DATA FOR THIS EXERCISE: Begin

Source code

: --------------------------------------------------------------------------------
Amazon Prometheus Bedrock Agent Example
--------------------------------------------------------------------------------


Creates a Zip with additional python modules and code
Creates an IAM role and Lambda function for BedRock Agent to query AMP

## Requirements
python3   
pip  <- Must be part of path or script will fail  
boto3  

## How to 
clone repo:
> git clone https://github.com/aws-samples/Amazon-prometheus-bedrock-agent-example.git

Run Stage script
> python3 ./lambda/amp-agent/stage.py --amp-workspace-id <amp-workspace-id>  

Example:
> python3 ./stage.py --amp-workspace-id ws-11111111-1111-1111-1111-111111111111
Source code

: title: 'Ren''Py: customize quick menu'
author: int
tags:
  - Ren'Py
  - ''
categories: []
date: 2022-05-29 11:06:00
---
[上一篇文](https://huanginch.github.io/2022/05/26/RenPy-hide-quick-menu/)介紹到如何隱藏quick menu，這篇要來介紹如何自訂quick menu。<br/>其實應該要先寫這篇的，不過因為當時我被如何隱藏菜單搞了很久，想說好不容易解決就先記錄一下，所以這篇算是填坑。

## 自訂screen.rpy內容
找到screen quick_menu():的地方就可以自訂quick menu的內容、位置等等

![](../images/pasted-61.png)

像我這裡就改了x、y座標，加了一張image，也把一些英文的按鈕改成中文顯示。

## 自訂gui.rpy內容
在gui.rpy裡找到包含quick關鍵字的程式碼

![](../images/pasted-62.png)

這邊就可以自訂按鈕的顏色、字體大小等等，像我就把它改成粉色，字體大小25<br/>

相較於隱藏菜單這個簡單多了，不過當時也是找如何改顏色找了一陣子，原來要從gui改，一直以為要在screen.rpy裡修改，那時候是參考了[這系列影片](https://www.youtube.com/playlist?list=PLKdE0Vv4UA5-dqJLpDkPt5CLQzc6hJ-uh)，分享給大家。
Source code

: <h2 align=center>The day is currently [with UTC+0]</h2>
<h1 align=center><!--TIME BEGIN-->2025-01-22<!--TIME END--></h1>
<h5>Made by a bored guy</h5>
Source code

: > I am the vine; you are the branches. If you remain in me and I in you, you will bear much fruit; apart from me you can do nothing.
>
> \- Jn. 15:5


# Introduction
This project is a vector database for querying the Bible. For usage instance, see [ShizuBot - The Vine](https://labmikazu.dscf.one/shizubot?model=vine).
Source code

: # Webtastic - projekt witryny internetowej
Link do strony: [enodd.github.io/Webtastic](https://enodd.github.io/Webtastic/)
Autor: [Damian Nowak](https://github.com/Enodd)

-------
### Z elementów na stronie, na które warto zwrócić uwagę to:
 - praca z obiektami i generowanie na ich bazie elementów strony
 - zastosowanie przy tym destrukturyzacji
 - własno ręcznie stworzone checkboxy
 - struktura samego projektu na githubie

DATA FOR THIS EXERCISE: End

INSTRUCTIONS FOR THE TASK> Rewrite all of the records above with "Source code" changed to "Source text" wherever it occurs, keeping everything else the same.

EXERCISE RESPONSE>
Source text

: --------------------------------------------------------------------------------
Amazon Prometheus Bedrock Agent Example
--------------------------------------------------------------------------------


Creates a Zip with additional python modules and code
Creates an IAM role and Lambda function for BedRock Agent to query AMP

## Requirements
python3   
pip  <- Must be part of path or script will fail  
boto3  

## How to 
clone repo:
> git clone https://github.com/aws-samples/Amazon-prometheus-bedrock-agent-example.git

Run Stage script
> python3 ./lambda/amp-agent/stage.py --amp-workspace-id <amp-workspace-id>  

Example:
> python3 ./stage.py --amp-workspace-id ws-11111111-1111-1111-1111-111111111111
Source text

: title: 'Ren''Py: customize quick menu'
author: int
tags:
  - Ren'Py
  - ''
categories: []
date: 2022-05-29 11:06:00
---
[上一篇文](https://huanginch.github.io/2022/05/26/RenPy-hide-quick-menu/)介紹到如何隱藏quick menu，這篇要來介紹如何自訂quick menu。<br/>其實應該要先寫這篇的，不過因為當時我被如何隱藏菜單搞了很久，想說好不容易解決就先記錄一下，所以這篇算是填坑。

## 自訂screen.rpy內容
找到screen quick_menu():的地方就可以自訂quick menu的內容、位置等等

![](../images/pasted-61.png)

像我這裡就改了x、y座標，加了一張image，也把一些英文的按鈕改成中文顯示。

## 自訂gui.rpy內容
在gui.rpy裡找到包含quick關鍵字的程式碼

![](../images/pasted-62.png)

這邊就可以自訂按鈕的顏色、字體大小等等，像我就把它改成粉色，字體大小25<br/>

相較於隱藏菜單這個簡單多了，不過當時也是找如何改顏色找了一陣子，原來要從gui改，一直以為要在screen.rpy裡修改，那時候是參考了[這系列影片](https://www.youtube.com/playlist?list=PLKdE0Vv4UA5-dqJLpDkPt5CLQzc6hJ-uh)，分享給大家。
Source text

: <h2 align=center>The day is currently [with UTC+0]</h2>
<h1 align=center><!--TIME BEGIN-->2025-01-22<!--TIME END--></h1>
<h5>Made by a bored guy</h5>
Source text

: > I am the vine; you are the branches. If you remain in me and I in you, you will bear much fruit; apart from me you can do nothing.
>
> \- Jn. 15:5


# Introduction
This project is a vector database for querying the Bible. For usage instance, see [ShizuBot - The Vine](https://labmikazu.dscf.one/shizubot?model=vine).
Source text

: # Webtastic - projekt witryny internetowej
Link do strony: [enodd.github.io/Webtastic](https://enodd.github.io/Webtastic/)
Autor: [Damian Nowak](https://github.com/Enodd)

-------
### Z elementów na stronie, na które warto zwrócić uwagę to:
 - praca z obiektami i generowanie na ich bazie elementów strony
 - zastosowanie przy tym destrukturyzacji
 - własno ręcznie stworzone checkboxy
 - struktura samego projektu na githubie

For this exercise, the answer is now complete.